When she found out she was pregnant, Mahesh ran around the neighbourhood calling out, ‘I’m going to be a father!’ Then he came home sweating, beaming from ear to ear, pacing the kitchen, making plans.

One day, months later, after she had just given birth to Kumari, Nisha was in the kitchen breastfeeding the baby. Hearing a noise, she looked up and saw someone through the window, running and tripping as she went. It was one of her neighbours, a woman named Shehara, running through the fields, shouting something that at first Nisha could not understand. Then her voice flowed in through the open doors: ‘It has caved in! It has caved in! It has caved in!’

She shouted this over and over again, until the words lost all meaning. It has caved. In it has caved. It has caved in it has caved in it has caved in it has.

Nisha understood immediately what had happened. The very thing her husband had always feared. It was why Nisha had prayed every night from that very first day when they spoke in the shade of the trees. Mahesh was stuck down there in the deep, dank well with no way out. She knew him so well that she could almost hear the beat of his heart, feel the blood pumping in his veins. She could hear the dripping water, see the dripping walls, the shimmering crystals in the light of his head torch. She could smell it – the earth. The earth that produced such beautiful gems, the earth that held such brilliant colours, had now swallowed him up.

*

Nisha stopped her story there. She could not go on. She sat up and began coughing, as if she was the one trapped in the mine, struggling for breath.

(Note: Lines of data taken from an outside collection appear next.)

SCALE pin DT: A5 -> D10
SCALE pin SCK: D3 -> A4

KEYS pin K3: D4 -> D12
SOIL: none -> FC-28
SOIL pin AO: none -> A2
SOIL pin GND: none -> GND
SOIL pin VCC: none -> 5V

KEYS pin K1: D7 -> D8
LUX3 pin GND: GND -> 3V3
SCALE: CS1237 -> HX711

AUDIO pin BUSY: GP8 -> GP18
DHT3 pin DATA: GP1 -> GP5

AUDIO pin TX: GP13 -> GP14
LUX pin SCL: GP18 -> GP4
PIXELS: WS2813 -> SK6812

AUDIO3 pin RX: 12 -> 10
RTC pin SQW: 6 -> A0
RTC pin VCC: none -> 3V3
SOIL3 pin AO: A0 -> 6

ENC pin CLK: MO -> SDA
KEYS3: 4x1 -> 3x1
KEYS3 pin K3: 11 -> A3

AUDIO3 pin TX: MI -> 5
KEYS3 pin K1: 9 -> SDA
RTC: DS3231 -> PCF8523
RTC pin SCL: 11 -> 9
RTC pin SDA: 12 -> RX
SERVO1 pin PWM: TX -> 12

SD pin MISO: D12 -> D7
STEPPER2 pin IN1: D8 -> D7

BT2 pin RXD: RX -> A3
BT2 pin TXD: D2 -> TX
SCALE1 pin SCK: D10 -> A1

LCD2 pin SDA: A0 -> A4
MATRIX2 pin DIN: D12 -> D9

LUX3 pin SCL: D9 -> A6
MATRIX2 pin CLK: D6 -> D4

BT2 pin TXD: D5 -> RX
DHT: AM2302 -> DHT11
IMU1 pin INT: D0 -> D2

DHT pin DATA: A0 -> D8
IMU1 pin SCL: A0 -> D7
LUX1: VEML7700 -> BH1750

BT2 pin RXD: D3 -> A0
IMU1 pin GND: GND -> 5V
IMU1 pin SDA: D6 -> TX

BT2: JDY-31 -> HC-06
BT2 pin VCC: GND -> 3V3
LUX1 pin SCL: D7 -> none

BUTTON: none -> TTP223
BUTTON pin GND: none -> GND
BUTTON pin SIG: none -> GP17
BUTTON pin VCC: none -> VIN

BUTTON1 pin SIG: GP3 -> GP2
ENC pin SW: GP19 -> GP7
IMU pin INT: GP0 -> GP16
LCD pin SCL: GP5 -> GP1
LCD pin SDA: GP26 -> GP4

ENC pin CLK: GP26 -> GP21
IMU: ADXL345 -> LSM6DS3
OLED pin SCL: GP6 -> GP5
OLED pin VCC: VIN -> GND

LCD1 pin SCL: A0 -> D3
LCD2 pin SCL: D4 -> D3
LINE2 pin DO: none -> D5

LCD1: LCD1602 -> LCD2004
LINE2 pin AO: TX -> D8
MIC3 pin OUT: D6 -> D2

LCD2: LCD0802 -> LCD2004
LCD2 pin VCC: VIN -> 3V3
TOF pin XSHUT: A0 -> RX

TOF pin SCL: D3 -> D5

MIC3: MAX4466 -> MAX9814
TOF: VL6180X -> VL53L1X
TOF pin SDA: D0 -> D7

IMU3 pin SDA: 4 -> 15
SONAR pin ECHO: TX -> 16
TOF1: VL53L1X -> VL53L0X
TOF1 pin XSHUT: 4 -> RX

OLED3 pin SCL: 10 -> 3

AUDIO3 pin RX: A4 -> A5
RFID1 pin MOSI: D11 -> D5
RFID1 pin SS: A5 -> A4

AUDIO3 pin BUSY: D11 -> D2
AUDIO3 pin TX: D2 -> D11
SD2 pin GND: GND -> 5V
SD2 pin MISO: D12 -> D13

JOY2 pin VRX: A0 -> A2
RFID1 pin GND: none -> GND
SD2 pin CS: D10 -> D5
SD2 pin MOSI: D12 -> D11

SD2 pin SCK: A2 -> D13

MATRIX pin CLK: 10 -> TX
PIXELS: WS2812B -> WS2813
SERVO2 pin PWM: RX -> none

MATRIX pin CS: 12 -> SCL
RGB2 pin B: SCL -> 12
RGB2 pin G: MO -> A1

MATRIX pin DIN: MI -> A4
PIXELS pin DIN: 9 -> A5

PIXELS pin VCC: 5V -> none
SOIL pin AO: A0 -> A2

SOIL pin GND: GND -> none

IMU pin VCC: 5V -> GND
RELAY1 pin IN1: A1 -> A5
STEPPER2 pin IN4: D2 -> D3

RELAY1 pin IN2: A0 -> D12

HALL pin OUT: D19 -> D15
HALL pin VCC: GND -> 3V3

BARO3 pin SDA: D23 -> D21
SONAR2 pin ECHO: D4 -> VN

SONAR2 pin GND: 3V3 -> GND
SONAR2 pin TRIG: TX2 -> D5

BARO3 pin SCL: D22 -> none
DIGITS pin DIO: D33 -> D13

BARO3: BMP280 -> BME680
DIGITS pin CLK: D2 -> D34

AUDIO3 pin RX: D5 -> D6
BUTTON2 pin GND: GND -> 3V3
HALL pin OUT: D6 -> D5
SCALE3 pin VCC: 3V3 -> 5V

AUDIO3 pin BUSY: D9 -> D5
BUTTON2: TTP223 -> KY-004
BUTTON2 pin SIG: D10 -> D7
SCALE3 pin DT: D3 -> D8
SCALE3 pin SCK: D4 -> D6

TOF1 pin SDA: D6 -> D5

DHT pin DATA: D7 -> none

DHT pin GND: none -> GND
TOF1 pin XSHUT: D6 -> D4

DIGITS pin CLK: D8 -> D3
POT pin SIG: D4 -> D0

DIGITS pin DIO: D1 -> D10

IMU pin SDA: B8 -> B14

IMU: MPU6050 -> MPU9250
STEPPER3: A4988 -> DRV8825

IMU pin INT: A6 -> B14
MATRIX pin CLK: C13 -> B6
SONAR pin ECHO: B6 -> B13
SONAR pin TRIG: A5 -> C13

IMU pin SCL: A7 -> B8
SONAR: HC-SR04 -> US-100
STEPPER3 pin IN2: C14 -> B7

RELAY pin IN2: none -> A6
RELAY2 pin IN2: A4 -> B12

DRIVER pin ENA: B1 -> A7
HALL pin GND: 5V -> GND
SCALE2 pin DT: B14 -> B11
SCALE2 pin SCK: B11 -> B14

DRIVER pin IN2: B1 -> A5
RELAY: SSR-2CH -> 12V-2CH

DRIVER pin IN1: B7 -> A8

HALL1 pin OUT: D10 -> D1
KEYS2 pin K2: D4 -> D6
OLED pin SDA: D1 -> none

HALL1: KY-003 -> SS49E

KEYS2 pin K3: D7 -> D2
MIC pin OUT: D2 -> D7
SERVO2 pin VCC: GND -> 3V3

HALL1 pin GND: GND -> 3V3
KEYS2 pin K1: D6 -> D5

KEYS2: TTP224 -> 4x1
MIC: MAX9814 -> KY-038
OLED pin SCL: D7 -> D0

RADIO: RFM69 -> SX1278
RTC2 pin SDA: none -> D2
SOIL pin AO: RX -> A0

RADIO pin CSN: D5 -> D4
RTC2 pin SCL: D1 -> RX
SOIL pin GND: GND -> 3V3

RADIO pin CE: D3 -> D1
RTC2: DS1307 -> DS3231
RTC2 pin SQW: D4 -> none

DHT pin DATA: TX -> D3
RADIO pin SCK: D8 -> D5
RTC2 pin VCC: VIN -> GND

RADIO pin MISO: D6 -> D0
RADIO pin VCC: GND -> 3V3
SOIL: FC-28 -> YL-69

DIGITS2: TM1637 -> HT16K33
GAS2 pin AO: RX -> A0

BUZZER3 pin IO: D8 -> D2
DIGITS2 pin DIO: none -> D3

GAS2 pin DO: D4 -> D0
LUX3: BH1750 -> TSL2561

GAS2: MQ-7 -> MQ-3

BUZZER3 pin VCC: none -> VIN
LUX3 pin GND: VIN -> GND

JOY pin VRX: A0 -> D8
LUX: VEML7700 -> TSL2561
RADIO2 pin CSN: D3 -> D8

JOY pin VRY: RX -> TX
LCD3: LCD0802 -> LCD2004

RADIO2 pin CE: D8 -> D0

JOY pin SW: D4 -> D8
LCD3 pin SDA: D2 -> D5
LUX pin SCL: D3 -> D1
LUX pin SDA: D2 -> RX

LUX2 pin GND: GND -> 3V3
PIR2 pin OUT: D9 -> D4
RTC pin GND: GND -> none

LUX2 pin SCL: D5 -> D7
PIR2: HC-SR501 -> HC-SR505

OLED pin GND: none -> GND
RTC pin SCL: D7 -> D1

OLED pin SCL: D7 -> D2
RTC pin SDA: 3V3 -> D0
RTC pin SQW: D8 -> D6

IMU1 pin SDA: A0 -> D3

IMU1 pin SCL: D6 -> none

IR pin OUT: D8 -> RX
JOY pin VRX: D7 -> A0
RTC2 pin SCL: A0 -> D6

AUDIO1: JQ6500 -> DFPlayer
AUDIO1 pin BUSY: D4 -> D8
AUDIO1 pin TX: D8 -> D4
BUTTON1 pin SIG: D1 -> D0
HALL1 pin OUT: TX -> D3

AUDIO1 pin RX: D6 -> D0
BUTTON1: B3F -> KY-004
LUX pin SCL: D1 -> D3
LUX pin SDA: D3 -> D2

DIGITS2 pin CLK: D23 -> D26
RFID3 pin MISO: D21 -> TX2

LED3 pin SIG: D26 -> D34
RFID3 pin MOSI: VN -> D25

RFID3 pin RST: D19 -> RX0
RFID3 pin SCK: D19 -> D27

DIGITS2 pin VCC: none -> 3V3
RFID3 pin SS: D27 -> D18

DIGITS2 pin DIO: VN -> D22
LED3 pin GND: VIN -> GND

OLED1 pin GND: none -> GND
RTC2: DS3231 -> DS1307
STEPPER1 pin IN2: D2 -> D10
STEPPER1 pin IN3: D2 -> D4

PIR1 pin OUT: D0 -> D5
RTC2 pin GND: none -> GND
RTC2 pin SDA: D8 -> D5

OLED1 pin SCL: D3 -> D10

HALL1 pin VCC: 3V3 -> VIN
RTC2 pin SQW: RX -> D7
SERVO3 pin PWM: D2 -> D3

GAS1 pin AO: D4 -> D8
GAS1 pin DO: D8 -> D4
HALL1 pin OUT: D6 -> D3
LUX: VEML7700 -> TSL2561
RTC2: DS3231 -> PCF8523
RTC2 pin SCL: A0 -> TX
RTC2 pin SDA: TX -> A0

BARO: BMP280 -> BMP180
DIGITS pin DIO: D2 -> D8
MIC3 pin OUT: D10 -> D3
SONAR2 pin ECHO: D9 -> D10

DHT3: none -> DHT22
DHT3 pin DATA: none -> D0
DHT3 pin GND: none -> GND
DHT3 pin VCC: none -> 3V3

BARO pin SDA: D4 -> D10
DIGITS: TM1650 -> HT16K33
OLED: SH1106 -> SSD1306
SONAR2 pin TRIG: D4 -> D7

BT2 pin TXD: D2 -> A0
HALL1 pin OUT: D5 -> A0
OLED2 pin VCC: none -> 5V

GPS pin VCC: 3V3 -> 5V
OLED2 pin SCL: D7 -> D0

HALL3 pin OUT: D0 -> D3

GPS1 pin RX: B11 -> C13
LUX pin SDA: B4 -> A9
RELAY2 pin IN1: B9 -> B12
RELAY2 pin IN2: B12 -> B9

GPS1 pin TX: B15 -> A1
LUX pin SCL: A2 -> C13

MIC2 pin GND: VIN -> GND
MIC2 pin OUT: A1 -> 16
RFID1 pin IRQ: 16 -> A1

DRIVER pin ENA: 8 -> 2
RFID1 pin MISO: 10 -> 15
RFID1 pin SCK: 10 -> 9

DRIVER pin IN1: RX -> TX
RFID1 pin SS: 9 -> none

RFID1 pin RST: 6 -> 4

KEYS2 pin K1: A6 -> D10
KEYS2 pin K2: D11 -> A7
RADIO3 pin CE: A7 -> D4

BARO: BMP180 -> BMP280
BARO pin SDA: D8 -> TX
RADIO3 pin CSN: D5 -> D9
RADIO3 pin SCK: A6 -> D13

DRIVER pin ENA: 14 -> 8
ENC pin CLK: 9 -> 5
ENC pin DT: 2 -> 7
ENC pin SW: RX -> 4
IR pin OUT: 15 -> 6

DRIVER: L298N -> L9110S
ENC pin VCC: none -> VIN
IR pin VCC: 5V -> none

I got up and brought her a glass of cold water. She took a few sips and handed it back to me.

‘I can’t tell any more,’ she said, eventually. ‘My tears are going into my throat and choking me.’

It was so hot that night. We were on the bed with the fan blowing on us and the patio doors wide open. Once again, Nisha lay on her back, placing her hands on her stomach. All the lost futures drifted through Nisha into me. I felt sorrow for the lost child. I had a feeling of crying internally; I recognised it from when I was a boy, when my father had returned with blood in his eyes trapped in the visions and sounds of the war, never seeing me again. He made me a desk with fresh oak from the woods. He placed the desk away from the window so that I couldn’t look out. He became obsessed with my education. I was no longer allowed to roam around and look at the birds and wildlife. I could no longer go with them to the market. He wanted me to study. He checked in on me. If he saw me standing by the window, he closed the blinds.